The unveiling of the report took place on April 18 in a parliament that is completely controlled by the government. Addisu Gebregziabher, the head of the Ethiopian Human Rights Commission, read out the commission’s main findings to Ethiopian parliament, which placed the burden of responsibility for the bloodshed largely on opposition groups: “The violence happened because protesters were using guns and security forces had no other options”.
Gebregziabher said the “negligence” of security forces was also a contributing factor, albeit a minor one.
Several human rights organizations, however, have reported that it was largely security forces firing on unarmed demonstrators.

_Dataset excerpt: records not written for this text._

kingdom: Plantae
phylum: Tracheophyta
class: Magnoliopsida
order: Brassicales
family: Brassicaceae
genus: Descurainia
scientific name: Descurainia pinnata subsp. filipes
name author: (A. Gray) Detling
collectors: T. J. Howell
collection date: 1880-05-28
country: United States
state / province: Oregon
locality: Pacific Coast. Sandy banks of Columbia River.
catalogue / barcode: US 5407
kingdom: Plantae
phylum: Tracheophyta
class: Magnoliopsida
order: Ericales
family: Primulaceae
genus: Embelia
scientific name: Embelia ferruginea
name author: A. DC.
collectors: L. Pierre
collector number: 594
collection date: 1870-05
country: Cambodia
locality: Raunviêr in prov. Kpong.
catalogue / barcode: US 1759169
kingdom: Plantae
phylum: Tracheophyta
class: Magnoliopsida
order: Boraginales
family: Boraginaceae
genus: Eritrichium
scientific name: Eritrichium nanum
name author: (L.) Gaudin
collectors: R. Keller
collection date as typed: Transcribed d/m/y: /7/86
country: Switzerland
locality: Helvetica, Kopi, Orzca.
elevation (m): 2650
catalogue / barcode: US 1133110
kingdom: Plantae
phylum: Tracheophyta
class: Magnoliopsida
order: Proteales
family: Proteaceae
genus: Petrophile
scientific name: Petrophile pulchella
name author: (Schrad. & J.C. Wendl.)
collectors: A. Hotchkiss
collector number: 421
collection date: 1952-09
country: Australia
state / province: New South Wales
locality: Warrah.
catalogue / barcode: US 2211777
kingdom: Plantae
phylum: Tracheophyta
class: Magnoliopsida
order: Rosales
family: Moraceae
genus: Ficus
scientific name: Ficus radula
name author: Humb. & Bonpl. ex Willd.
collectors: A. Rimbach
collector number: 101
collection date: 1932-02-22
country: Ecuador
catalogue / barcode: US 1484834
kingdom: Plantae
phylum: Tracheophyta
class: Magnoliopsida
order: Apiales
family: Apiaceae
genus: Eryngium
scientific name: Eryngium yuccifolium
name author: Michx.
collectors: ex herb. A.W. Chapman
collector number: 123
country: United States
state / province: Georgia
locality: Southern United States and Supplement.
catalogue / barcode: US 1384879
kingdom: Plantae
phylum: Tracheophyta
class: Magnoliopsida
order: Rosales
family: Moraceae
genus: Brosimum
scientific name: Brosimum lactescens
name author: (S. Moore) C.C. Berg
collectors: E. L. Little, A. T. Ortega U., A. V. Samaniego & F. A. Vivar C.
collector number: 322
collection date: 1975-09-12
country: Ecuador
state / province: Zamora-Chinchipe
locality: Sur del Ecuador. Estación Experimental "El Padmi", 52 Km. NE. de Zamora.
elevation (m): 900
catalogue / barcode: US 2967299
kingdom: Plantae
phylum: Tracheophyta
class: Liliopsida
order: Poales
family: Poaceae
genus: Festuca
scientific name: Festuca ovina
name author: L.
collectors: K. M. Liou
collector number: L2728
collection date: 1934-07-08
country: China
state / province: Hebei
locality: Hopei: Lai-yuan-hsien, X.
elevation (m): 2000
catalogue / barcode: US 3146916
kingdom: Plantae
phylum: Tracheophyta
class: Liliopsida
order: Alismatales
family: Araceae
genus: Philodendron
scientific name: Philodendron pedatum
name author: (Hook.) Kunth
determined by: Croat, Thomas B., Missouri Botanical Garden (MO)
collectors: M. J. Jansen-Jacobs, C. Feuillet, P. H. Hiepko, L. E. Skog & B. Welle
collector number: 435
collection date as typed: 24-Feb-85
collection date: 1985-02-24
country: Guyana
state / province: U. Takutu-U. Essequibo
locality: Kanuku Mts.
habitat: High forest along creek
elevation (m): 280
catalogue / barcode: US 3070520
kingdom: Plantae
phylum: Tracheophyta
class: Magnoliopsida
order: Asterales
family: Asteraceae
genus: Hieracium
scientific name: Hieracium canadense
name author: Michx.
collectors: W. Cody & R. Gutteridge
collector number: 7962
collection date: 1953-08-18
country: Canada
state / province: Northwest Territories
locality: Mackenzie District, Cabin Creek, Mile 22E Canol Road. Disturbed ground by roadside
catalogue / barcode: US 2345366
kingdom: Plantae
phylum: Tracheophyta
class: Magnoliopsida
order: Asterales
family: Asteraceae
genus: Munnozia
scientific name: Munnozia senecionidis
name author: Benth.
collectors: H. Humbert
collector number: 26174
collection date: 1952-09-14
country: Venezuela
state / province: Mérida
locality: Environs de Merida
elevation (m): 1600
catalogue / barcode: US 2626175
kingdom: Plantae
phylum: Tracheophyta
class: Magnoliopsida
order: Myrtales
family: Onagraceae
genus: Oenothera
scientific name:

Until the movement was subdued in October 2016, when Ethiopia declared a state of emergency, thousands had been demonstrating across Ethiopia. The protests began in April 2014 in Oromia, the largest of nine ethnically federated states, against a plan to expand the territorial limits of Ethiopia's capital, Addis Ababa, into neighboring Oromia villages and towns. The Oromo people have historically been persecuted by those in power in Ethiopia, and the plan was viewed as yet another encroachment on their rights. Over the following months, the protests expanded into other states, with participants rallying behind broader grievances against the government.
The government responded brutally; according to Amnesty International, at least 800 people were killed, while opposition groups and activists put the figure in the thousands.